What the task requires >>
Could you filter the records below down to the lines that include the word "does"?

Material to process >>
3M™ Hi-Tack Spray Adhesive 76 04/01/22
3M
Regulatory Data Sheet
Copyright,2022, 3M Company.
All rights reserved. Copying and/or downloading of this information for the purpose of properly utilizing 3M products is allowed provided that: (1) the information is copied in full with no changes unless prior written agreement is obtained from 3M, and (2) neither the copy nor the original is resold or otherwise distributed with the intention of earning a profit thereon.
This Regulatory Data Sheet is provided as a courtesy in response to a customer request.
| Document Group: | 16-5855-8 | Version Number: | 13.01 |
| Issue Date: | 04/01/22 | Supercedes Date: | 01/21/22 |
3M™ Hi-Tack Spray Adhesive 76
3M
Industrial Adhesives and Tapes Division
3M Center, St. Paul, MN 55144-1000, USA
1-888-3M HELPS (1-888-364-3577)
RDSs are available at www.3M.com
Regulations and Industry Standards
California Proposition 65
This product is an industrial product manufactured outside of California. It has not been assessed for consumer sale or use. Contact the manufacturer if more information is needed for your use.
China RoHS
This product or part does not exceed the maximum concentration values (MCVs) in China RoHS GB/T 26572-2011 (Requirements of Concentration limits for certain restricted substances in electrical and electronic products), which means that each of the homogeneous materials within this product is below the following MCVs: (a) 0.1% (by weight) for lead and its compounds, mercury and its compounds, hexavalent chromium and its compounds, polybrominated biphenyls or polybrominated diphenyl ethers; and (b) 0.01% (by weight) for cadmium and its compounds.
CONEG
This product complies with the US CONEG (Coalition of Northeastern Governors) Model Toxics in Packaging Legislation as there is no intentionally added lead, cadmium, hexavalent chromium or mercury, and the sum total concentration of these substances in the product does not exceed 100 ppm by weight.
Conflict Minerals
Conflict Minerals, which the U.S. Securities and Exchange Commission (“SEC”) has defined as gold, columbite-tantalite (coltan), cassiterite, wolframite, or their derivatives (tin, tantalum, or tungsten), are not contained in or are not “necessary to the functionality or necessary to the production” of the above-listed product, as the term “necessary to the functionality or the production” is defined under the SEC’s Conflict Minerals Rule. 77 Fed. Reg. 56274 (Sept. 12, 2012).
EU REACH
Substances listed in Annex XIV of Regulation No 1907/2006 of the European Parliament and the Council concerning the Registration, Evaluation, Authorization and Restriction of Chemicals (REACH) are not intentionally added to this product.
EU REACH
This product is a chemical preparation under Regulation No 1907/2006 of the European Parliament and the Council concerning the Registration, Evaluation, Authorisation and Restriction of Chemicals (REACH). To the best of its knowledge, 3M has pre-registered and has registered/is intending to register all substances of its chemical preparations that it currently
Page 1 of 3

Response to the exercise >>
This product or part does not exceed the maximum concentration values (MCVs) in China RoHS GB/T 26572-2011 (Requirements of Concentration limits for certain restricted substances in electrical and electronic products), which means that each of the homogeneous materials within this product is below the following MCVs: (a) 0.1% (by weight) for lead and its compounds, mercury and its compounds, hexavalent chromium and its compounds, polybrominated biphenyls or polybrominated diphenyl ethers; and (b) 0.01% (by weight) for cadmium and its compounds.
This product complies with the US CONEG (Coalition of Northeastern Governors) Model Toxics in Packaging Legislation as there is no intentionally added lead, cadmium, hexavalent chromium or mercury, and the sum total concentration of these substances in the product does not exceed 100 ppm by weight.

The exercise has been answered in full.